Gary Elekes: We are experiencing an entire decline across the US in the vocational tech training that we see from the high school levels from, for example, when I was in school all the way through now. So that’s a declining number of people coming into the industry. And then we also, demographically, are experience the general aging of the technicians – people, even like myself, are beginning to exit the industry. So recruiting is going to be a cultural answer, and it’s going to be an organic answer.

You’re probably going to have to take people from your competitors – that’s going to be one strategy and that’s going to be cultural. So I think you want to build a company that is a great place to work and that your value structures are well known. You’re going to be able to recruit because your technicians are going to say great things about having worked for your particular company. I would suggest there are a whole bunch of things to attach to that. I would suggest anybody who’s listening to this go to the human resources and company planning sections of Contracting Best Practices Library and walk through the idea of what an employee is looking for in a company.
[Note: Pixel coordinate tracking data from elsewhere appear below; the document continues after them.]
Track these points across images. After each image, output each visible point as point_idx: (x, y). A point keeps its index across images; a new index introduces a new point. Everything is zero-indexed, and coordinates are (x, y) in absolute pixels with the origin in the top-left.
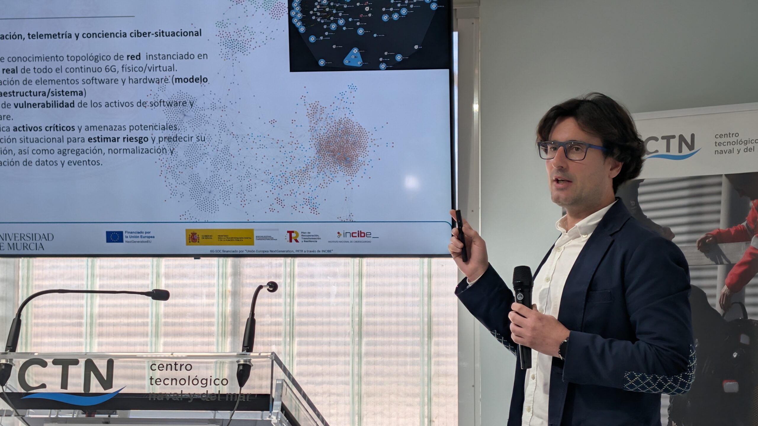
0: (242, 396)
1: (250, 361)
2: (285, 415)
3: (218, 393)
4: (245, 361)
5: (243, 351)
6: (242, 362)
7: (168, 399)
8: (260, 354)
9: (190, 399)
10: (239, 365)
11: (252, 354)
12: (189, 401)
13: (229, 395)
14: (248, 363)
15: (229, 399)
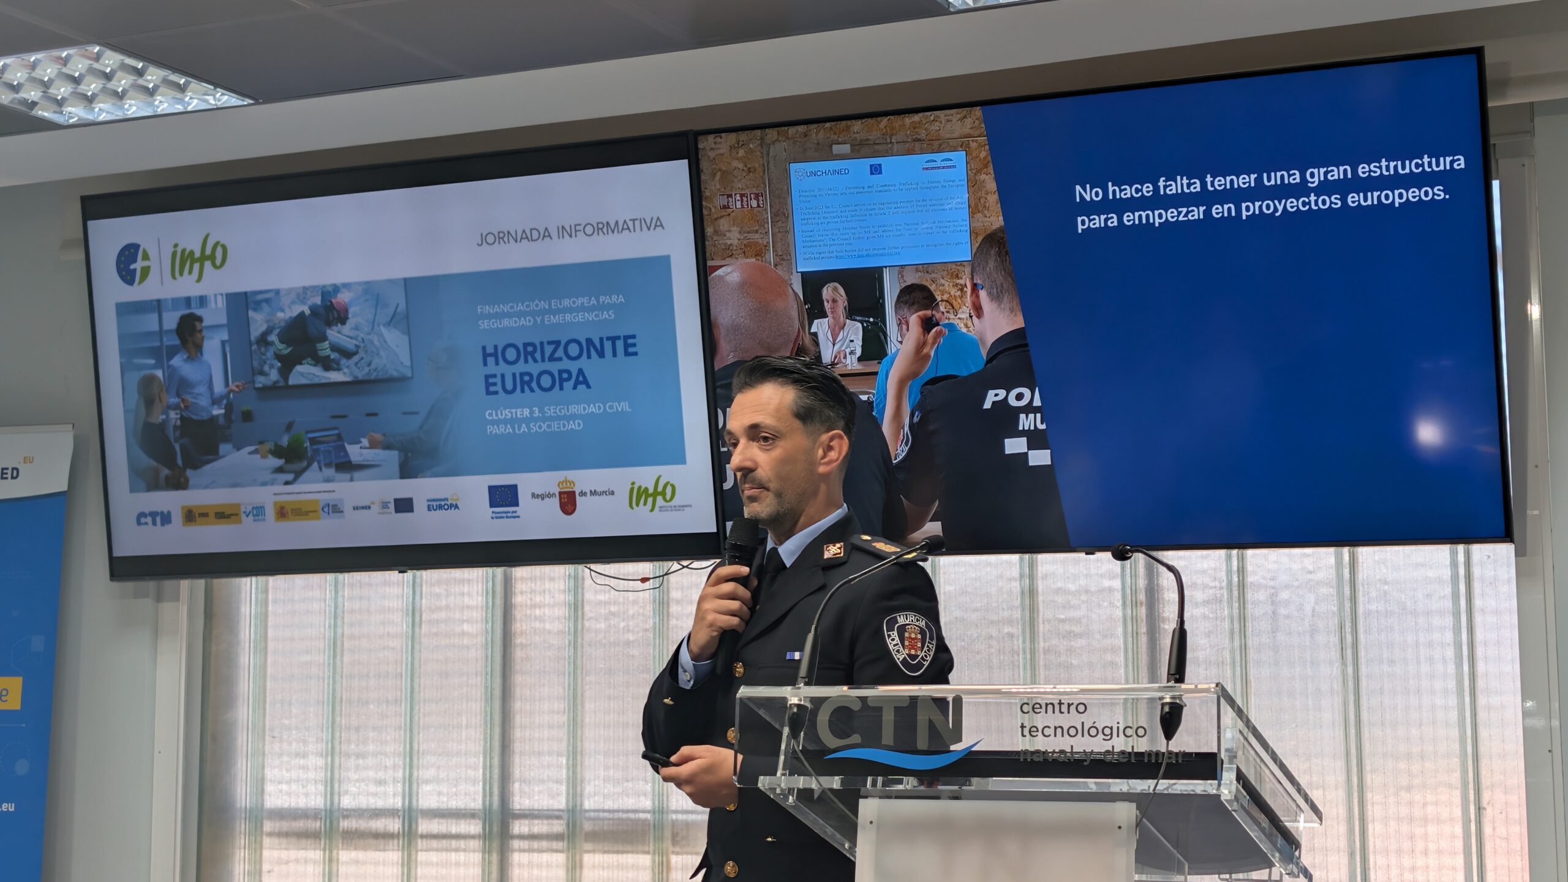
0: (1171, 755)
1: (1180, 697)
2: (1243, 787)
3: (1130, 750)
4: (1173, 698)
5: (1168, 681)
6: (1168, 700)
7: (1050, 760)
8: (1196, 686)
9: (1086, 761)
10: (1163, 705)
11: (1183, 686)
12: (1085, 763)
13: (1150, 754)
14: (1178, 701)
15: (1149, 761)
Most people don’t actually leave a company because of money, they leave because of lack of recognition, they don’t feel appreciated, they don’t feel like the company value structure is there, they don’t feel like they’re getting the development. And then they use money as an excuse because it’s convenient, it’s inoffensive to the business owner, so they don’t burn a bridge. So setting up a really great culture is one of the first things you can do.

The second layer of that is, I think, you’re going to have to think organically. You’re going to have to think about developing young people who maybe aren’t in the trades today; hiring them in and establishing a training platform that supports manufacturers not only on the HVAC side, but there’s plenty of stuff out there on the plumbing side as well. So creating a plan inside of your company to say that we’re going to put you in a maintenance program, we’re going to build you, we’re going to develop you as a technician, we’re going to teach you the technical trade. As long as you’ve got a good attitude, you’re willing to learn and you’re the right kind of individual, we’re willing to invest and accept the idea that maybe 50% of the people who come into the platform are going to survive it, maybe 50% are not, so that’s an expense to the business.

But if I’m going to grow my company and I need to recruit and I need to build service techs, I’m going to have to figure out a way to do that because, if I don’t, I’m going to be relying strictly on my competitors. And oftentimes the people who come to us from competitors aren’t well trained and don’t have the skill sets we’d like present. We always like to test our guys after we hire them to make sure of what they know and what they don’t know, and then we’ll build a skill development plan for each of those individuals. It’s not just technical, but it’s also customer relations, it’s going to be driven based on the sales process, based on application, and we’re going to train them over a period of years.

It’s a difficult problem to solve and it’s not going to get easier demographically, so that’s where you have to go organic.